Branson se quedó pensando unos momentos, concentrándose con todas sus fuerzas. No había una forma fácil de decirlo.

– Las circunstancias que rodean la muerte de su mujer son sospechosas, señor.

– ¿Sospechosas? ¿Qué quiere decir? ¿Qué? ¿En qué sentido?

– Me temo que no puedo decírselo. Tendremos que esperar al informe del patólogo.

– ¿Del patólogo? -Bishop sacudió la cabeza lentamente-. Es mi mujer. Katie. Mi mujer. ¿No puede decirme cómo murió? Soy… Soy su marido. -Volvió a hundir la cara entre las manos-. ¿La han asesinado? ¿Es eso lo que me está diciendo?

– No podemos entrar en detalles, señor, por ahora no.

– Sí que puede. Puede entrar en detalles. Soy su marido. Tengo derecho a saberlo.

Branson lo miró desapasionadamente.

– Lo sabrá en cuanto lo sepamos nosotros, señor. Le agradeceríamos que nos acompañara a la comisaría central para que podamos hablar con usted sobre lo ocurrido.

Bishop levantó las manos.

– Estoy… Estoy en mitad de un torneo de golf. Yo…

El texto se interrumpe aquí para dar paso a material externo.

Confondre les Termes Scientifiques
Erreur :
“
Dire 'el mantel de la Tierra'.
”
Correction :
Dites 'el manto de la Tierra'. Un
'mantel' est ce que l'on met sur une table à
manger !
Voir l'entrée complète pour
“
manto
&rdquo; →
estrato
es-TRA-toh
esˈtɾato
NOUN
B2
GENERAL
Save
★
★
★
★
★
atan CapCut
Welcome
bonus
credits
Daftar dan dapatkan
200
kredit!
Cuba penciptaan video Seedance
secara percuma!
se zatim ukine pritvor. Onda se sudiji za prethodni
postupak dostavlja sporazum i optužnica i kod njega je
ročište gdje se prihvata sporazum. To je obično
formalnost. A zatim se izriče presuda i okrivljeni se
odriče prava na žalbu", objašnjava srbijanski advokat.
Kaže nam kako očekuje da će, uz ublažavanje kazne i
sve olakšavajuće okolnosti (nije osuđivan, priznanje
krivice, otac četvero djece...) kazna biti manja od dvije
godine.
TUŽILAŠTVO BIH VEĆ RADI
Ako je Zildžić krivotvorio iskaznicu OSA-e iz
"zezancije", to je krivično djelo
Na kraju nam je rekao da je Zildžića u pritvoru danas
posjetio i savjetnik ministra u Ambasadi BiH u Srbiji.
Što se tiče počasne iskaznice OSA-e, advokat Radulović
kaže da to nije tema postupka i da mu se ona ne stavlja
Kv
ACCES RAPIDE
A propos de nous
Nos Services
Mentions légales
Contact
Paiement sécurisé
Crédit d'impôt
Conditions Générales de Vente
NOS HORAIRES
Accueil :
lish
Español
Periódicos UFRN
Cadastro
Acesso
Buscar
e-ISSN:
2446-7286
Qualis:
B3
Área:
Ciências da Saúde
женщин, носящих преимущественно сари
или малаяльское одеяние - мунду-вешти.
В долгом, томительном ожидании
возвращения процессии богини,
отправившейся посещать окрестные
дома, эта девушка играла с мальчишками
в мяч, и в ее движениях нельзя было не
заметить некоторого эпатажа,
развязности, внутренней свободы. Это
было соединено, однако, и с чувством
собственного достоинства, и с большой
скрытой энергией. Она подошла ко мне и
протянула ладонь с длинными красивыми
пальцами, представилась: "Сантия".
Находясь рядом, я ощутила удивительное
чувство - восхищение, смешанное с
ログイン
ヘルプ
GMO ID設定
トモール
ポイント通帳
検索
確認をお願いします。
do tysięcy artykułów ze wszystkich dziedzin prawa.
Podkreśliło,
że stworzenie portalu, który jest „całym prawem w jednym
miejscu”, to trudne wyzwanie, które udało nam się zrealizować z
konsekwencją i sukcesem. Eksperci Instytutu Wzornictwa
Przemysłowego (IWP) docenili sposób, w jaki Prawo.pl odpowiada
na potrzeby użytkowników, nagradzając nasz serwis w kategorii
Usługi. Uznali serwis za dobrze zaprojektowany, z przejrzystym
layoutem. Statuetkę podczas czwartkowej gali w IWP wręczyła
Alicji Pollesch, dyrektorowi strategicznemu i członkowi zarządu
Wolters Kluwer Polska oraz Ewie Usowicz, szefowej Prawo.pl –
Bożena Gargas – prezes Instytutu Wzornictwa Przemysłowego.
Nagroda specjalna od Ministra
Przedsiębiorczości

Esta vez Branson estableció contacto visual con su compañero y ambos registraron la ceja levantada del otro. Era una prioridad extraña, pero para ser justos había que decir que cuando una persona estaba en estado de shock a menudo decía cosas raras. No merecía la pena interpretar nada. Además, una parte de Branson estaba ocupado en intentar recordar cuántas horas hacía que se había tomado el último paracetamol y en si era seguro tomar un par de cápsulas más. Tras decidir que no pasaba nada, se metió la mano en el bolsillo a escondidas, sacó un par del envoltorio y se las introdujo en la boca. Intentando tragárselas sólo con saliva, notó como si no acabaran de bajarle por la garganta.

– Ya les he explicado la situación a sus amigos, señor. Van a seguir jugando. -Intentó tragar de nuevo.

Bishop negó con la cabeza.

– He fastidiado sus opciones. Los descalificarán.

– Lo siento mucho, señor.

«Cosas que pasan», quiso añadir. Pero tuvo tacto y se calló.